Task instructions:
Each line from the one containing "kategori og spellsidor" to the end of the listing below should be repeated exactly, with no other line included.

══ Supplied entries ══

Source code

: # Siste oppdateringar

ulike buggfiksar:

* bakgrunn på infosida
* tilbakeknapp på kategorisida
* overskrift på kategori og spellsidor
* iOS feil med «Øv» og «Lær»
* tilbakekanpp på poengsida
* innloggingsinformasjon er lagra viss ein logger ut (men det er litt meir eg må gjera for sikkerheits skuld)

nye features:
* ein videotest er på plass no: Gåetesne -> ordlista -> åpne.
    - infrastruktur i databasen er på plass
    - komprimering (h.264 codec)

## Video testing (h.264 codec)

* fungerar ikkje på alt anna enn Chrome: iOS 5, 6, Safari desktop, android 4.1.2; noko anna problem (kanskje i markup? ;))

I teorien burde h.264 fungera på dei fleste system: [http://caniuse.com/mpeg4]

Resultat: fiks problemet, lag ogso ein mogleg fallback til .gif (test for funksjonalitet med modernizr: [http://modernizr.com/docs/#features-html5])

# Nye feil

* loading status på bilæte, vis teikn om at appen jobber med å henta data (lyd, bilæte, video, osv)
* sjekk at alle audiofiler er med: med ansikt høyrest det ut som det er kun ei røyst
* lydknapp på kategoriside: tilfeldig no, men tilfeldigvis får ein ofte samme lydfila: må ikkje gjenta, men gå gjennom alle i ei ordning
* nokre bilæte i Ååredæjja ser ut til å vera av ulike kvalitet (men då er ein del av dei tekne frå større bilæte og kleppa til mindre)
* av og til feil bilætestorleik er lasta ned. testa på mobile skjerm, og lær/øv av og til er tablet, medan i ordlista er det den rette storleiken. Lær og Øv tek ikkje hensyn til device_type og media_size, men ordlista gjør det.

═══

Written response:
* overskrift på kategori og spellsidor
* iOS feil med «Øv» og «Lær»
* tilbakekanpp på poengsida
* innloggingsinformasjon er lagra viss ein logger ut (men det er litt meir eg må gjera for sikkerheits skuld)

nye features:
* ein videotest er på plass no: Gåetesne -> ordlista -> åpne.
    - infrastruktur i databasen er på plass
    - komprimering (h.264 codec)

## Video testing (h.264 codec)

* fungerar ikkje på alt anna enn Chrome: iOS 5, 6, Safari desktop, android 4.1.2; noko anna problem (kanskje i markup? ;))

I teorien burde h.264 fungera på dei fleste system: [http://caniuse.com/mpeg4]

Resultat: fiks problemet, lag ogso ein mogleg fallback til .gif (test for funksjonalitet med modernizr: [http://modernizr.com/docs/#features-html5])

# Nye feil

* loading status på bilæte, vis teikn om at appen jobber med å henta data (lyd, bilæte, video, osv)
* sjekk at alle audiofiler er med: med ansikt høyrest det ut som det er kun ei røyst
* lydknapp på kategoriside: tilfeldig no, men tilfeldigvis får ein ofte samme lydfila: må ikkje gjenta, men gå gjennom alle i ei ordning
* nokre bilæte i Ååredæjja ser ut til å vera av ulike kvalitet (men då er ein del av dei tekne frå større bilæte og kleppa til mindre)
* av og til feil bilætestorleik er lasta ned. testa på mobile skjerm, og lær/øv av og til er tablet, medan i ordlista er det den rette storleiken. Lær og Øv tek ikkje hensyn til device_type og media_size, men ordlista gjør det.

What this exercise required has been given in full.